Final possibility: you've gotten into a pattern. Maybe just let it go and enjoy their hospitality - and invite someone from your neighborhood: maybe an elderly person who rarely gets out, someone who will truly enjoy your hospitality. Will be much more rewarding.
**Caveat my statment with the idea that there's a designated driver, or course. ;)
I have friends like this and it is really irritating. Their excuse is always "you live in a 1br apartment, we have a house and yard. It's nicer over here." Even when I offer to bring a dish to contribute, say a salad, I'll arrive to find that the hosts have already prepared a salad. Theirs is deemed better than mine and mine is put in the fridge for "later." I've just given up. Let them do all the work. Find other friends who will come to your house and appreciate your efforts. Even it up by hosting others and letting others host you, but if this couple always wants to host, let them.
@nwatrous That is quite rude of them. Anthony Bourdain has travelled all over the world and he will eat anything a host hands to him and thank them graciously.
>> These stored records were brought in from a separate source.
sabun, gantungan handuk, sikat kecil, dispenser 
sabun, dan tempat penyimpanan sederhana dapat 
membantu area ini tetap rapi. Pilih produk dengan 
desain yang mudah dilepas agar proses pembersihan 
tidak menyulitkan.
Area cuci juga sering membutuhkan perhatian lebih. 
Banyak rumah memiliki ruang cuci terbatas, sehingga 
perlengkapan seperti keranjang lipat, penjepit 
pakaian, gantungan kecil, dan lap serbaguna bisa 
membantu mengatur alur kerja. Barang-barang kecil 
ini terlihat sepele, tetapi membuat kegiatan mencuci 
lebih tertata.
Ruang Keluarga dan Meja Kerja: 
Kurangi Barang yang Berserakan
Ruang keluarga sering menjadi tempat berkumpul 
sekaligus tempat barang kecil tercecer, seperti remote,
When I was still a vegetarian, a nice Chinese man surprised us with raw fish as a meal. We were horrified but put on a big smile and thanked him. It wasn't bad, actually! :)
We have friends like that. They have parties occasionally and we always go, but they NEVER come to our gatherings (or even just over for dinner). We actually have concluded that the wife has a social anxiety something or other, and really just feels much better at home. We no longer take it personally, just assume that she feels uncomfortable and wants to be at home.
Your house is too small, you have pets i'm allergic to, I can't drink at your place as it isn't accessable by anything other than car.
Yeah, I am the comulsive host. I really LOVE haveing friends over, and i love my guests... I hope none of my less-hosting friends are freaking about about the equality thing, because no one really throws a dinner party they don't want to have.
It sounds like your friends really enjoy you, and enjoy hosting you. Don't let it bother you.